Architecting for the cloud is becoming a highly desired skill set. Working as a consultant, I’m often in situations where clients are overwhelmed with questions about the cloud. How do I migrate my applications? How do I secure everything? How does it integrate with LDAP and DNS? What’s the best way to connect to the cloud? Will I need to rewrite my applications? How do I manage costs? While some of these vague questions can be answered with regurgitated marketing material, I feel a sense of duty to understand and explain these concepts at a deeper level. Some clients I work with already have a significant presence in the Cloud. Other clients have various pools of cloud resources and are looking to rationalize or provide a strategy around optimizing the sprawling resources. Because of recent exposure to cloud over the past couple of years, and due to the demand for practical knowledge of cloud architecture, a rigorous education program became an obvious next step for my career. At the beginning of 2019, I made a goal to become an AWS Certified Solutions Architect Associate. As of May 3rd, 2019 – that goal is achieved!
Many Clouds – Why AWS?
While I could have studied Google Cloud Platform (GCP) or Microsoft Azure, I chose to focus on Amazon Web Services (AWS) because of project work specific to AWS and because AWS is still the market leader in cloud. Nothing wrong with the other cloud providers, and in fact, it would be quite sensical to advance one’s knowledge in all of them. If you are only working with a single cloud provider, your choice is natural – you should study that one provider. However, if you’re a consultant or your job title is “Solutions Architect,” the demand placed on you is unfairly high, with the expectation that you can speak all clouds. In that case, I recommend just choosing one at-a-time to focus on. After doing a 3-month stint of GCP work in 2017, I can say that much of the theory and concepts are identical – you’ll mostly need to know the interworking of the provider-specific services when building real solutions or going for a certification.
How did I study?
I started studying regularly in February, putting in about 8-10 hours per week during nights and weekends. There are tons of great online courses out there, but since I already had an account with Linux Academy, I chose their coursework for much of my initial AWS studies. I went through all of the AWS CSA-A material on their site, took my time on all of the labs, and went through the practice exams at the end of the course. The instruction was excellent. I would have preferred a bit more practical demonstrations to solidify some of the more challenging topics, which seem to be covered more in depth in the CSA-P course. My opinion is purely subjective, of course, as I come from a network engineering background. Concepts like message queuing, sharding, analytics, and database architecture are not in my everyday wheelhouse. I spent extra time in my AWS account and Linux Academy’s Cloud Playground solidifying those topics. I would say that about 70% of my notes are from the material I learned on Linux Academy. Good stuff!
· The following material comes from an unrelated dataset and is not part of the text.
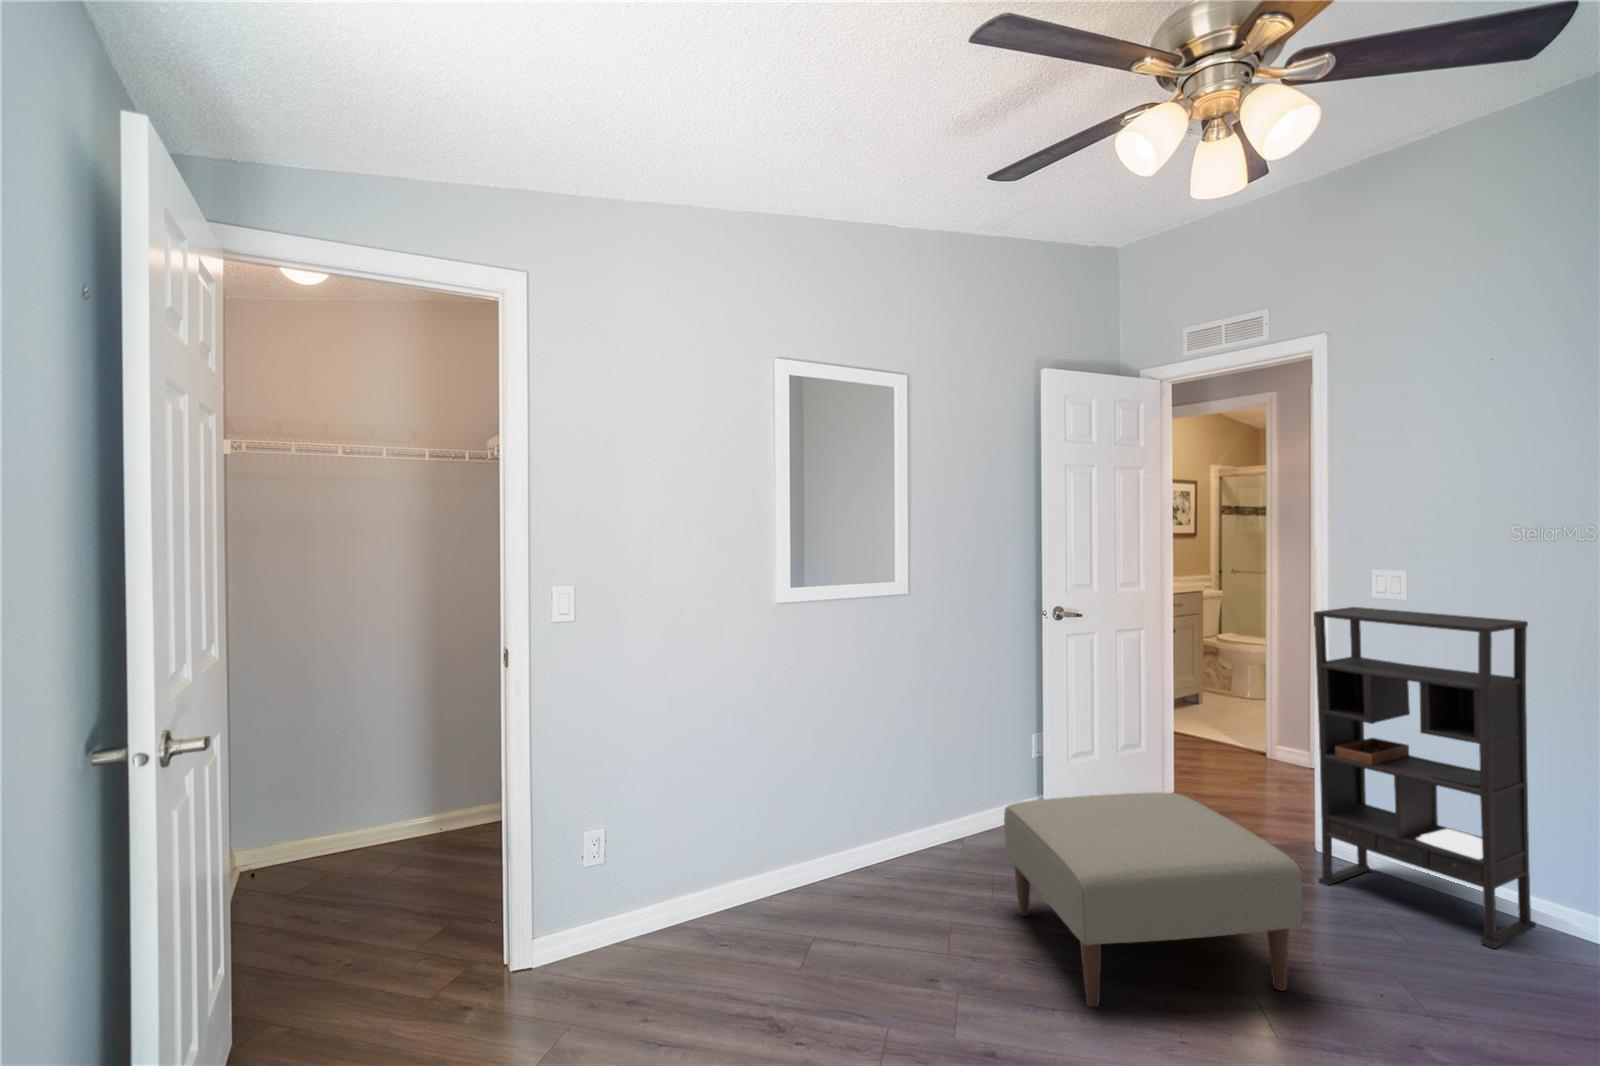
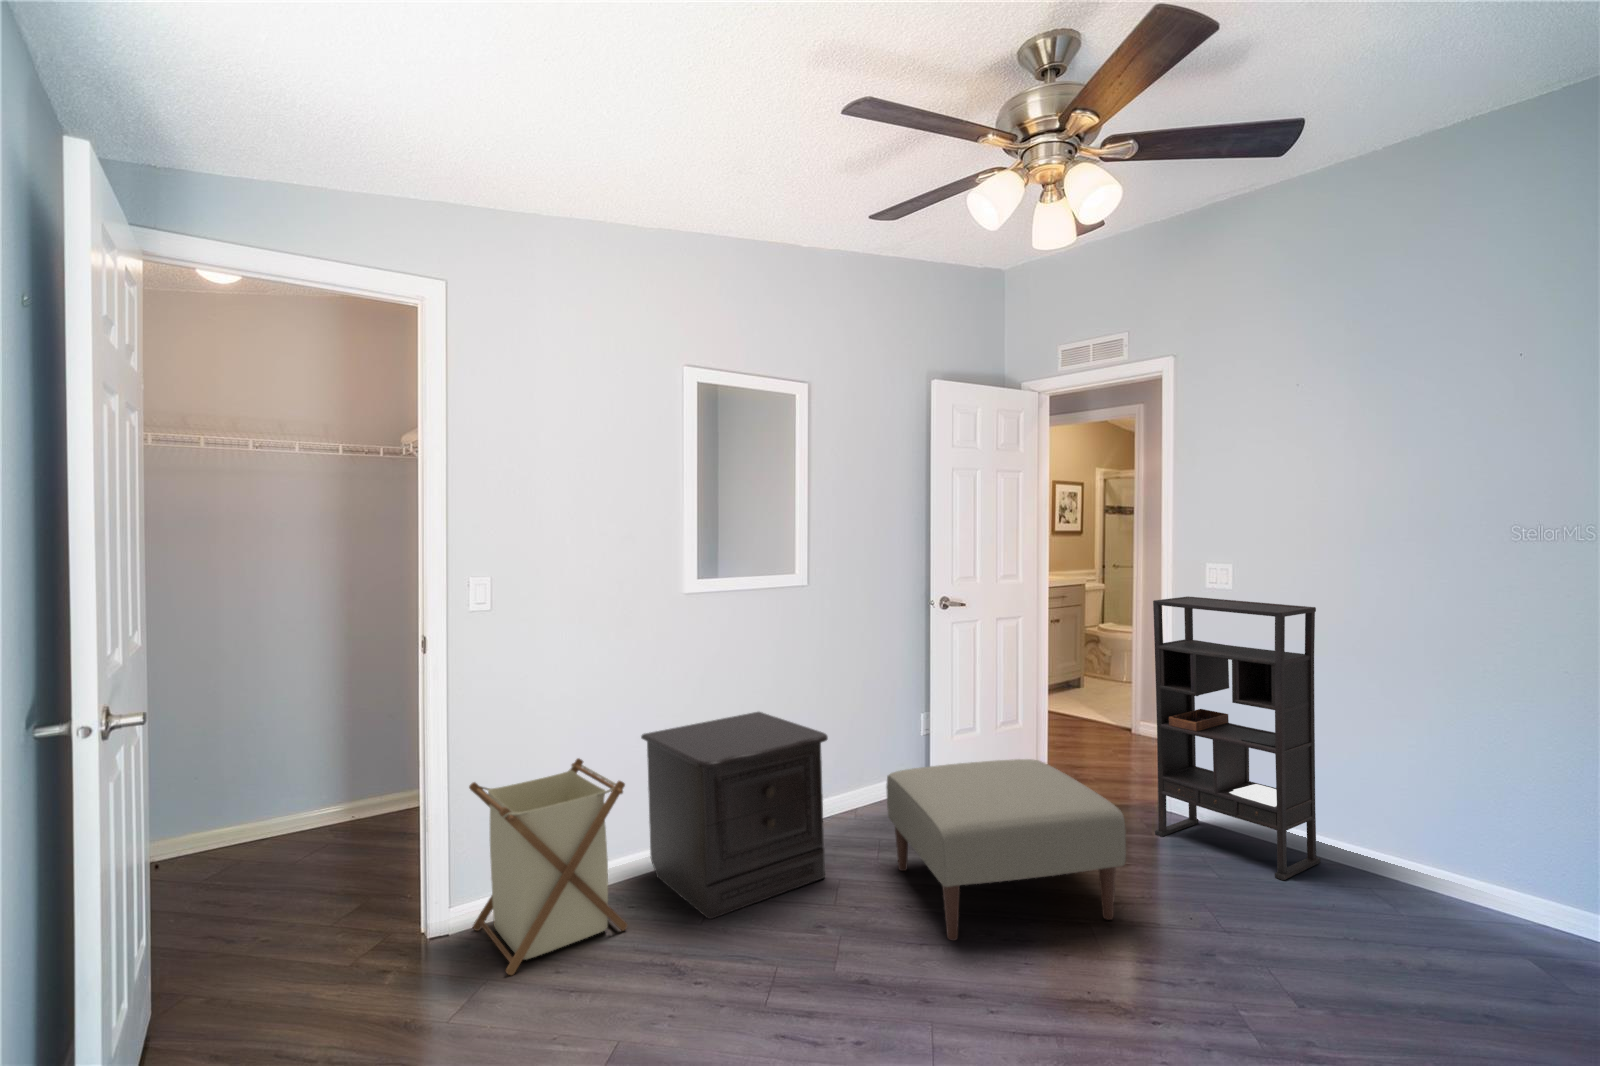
nightstand: none [732,731,939,965] -> present [641,712,828,919]
laundry basket: none [552,781,722,1023] -> present [469,758,628,975]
Next, I read through the following whitepapers, which I’d recommend for anyone preparing for the exam:
Lastly, I found an amazing site that I wish I had found earlier called Tutorials Dojo. They’ve authored a bunch of “cheat sheets” which are essentially just notes about certain topics. The sheets regarding scenarios or when to choose one platform over another are particularly helpful. They also have some formal training and practice exams you can buy on Udemy which may be worth checking out. Very helpful website – highly recommended.
Days leading up to the exam
When I felt somewhat comfortable in my knowledge, I booked the exam 10 days out. I figured that worse case if I fail, I will know what the exam is like and what my weaknesses are. I spent a few hours each night leading up to the exam going through all of my notes and reading the fantastic documentation on Tutorials Dojo – augmenting my notes as needed. I felt quite comfortable with the basics by this point, such as IAM, EC2, EBS, EFS, S3, VPCs, SGs, NACLs, Route53, ELB, ALB, RDS, and DynamoDB. So I spent most of my remaining time sharpening my knowledge in weaker areas like STS, KMS, MQ, Lambda, Kinesis, and CloudFront. I spent a reasonable amount of time memorizing the default values for various parameters. I went through any AWS service that I wasn’t familiar with in the AWS console and clicked on it to get a quick overview which came in handy during my exam.
Conclusion
Clicking the “end exam” button always gives me unwanted anxiety. I felt pretty good about my performance, but there were some questions that I wasn’t absolutely sure about. A huge sigh of relief as the short message “PASS” appeared on the screen. The exam was challenging, but fair. Some other vendor certification exams ask you nonsense questions that don’t truly test your knowledge about a concept or solution. In the AWS exam, I was asked about scalability, elasticity, security best practices, disaster recovery, automation, global application infrastructure, hybrid migrations, data retention, cost optimizations, architectural trade-offs, and numerous practical scenario questions. I wasn’t asked to know the parameters of some arbitrary field in some random service, given four possible answers that all look the same but are spelled differently. Instead, I was challenged to know when to use that field, and why that would be the best action for the particular guidelines.
Overall, the AWS CSA-A certification journey was a pleasant and rewarding one, from the early stages of branching out of my comfort zone with database architecture, to the positive experience of the exam itself. I feel much more confident in my ability to have effective conversations with clients regarding AWS architecture. Good luck to anyone on a similar journey – I’m certain you will succeed!
Well done !
I understand that you had prior experience with cloud solutions. Do you recommend the exam if I want to start my career in the Domain? What do you suggest for the preparation period in this case?
You can still sit for the exam with minimal real-world cloud experience – it’ll just be a bit more challenging. I’d recommend choosing a training provider that has lots of hands-on labs, and then spending lots of time in your free cloud account going through all of the scenarios. You can do it!